Bolivian President Evo Morales is going to the United Nations in an attempt to legalize the leaf in the international community.
Under the slogan “coca is not cocaine”, they are calling for coca-based products, ranging from staples such as tea and bread to cosmetic goods such as shampoo, to be mass-produced and exported from all over South America.
But the plant, because of its close link to cocaine, is listed by the UN as a poisonous species, something which Bolivia hopes to change this week as it takes the case for legalising coca to the UN narcotics and crime agency in Vienna.
He’ll have a tough go of it with that hard-line group, but I wish him luck.

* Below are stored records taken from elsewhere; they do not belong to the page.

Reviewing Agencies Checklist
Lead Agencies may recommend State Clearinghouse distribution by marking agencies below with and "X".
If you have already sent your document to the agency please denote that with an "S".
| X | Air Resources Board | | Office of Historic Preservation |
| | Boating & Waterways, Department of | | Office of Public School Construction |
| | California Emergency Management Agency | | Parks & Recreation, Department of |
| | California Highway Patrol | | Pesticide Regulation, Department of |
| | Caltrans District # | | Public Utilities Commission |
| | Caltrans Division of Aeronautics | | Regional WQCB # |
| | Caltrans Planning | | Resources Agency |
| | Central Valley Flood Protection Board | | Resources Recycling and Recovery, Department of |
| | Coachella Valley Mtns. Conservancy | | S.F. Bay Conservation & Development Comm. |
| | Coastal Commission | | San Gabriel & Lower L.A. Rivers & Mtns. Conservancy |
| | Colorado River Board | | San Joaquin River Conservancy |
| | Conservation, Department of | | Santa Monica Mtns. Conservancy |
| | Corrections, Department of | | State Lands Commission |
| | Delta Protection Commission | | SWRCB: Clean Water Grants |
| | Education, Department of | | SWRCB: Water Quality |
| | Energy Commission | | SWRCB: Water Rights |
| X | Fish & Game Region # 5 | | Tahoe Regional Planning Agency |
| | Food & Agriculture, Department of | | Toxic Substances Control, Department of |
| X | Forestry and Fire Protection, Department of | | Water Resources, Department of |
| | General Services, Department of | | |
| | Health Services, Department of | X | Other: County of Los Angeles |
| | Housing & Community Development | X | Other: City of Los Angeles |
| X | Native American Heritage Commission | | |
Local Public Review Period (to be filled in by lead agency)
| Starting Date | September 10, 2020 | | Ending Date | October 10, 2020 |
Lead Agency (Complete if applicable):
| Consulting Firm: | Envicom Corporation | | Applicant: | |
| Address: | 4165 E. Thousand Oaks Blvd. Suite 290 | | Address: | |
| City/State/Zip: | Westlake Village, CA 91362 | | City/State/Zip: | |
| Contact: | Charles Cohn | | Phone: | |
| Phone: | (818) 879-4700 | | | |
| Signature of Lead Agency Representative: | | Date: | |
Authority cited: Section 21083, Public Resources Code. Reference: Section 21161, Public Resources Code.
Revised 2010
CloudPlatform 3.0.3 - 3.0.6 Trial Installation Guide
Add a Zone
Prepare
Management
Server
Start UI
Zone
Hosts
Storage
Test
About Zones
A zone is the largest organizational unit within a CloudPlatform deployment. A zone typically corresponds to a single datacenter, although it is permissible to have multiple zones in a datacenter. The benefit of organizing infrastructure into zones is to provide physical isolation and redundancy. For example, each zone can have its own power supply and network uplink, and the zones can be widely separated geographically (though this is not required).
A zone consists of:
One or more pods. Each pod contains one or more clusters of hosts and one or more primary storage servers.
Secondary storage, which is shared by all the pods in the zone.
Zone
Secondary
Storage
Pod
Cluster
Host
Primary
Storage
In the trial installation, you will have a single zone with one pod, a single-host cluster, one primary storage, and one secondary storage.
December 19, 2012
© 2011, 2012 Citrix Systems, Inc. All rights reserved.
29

Needles to say, the U.S. is not amused.
If he succeeds in changing the plant’s status by 2008, Washington will not be happy. The US, which spends $1bn a year on its so-called “war on drugs” across South America, says it would be impossible to legalise coca growing in Bolivia without sending cocaine production soaring.
US officials express serious concerns that the new wave of leftist Latin American leaders – from Bolivia’s President Morales to the Venezuelan President, Hugo Chavez – are acting in the interests of cocaine barons.
Of course, in reality, it’s the United States that acts in the interests of cocaine barons. If it wasn’t for our government, it wouldn’t be so profitable.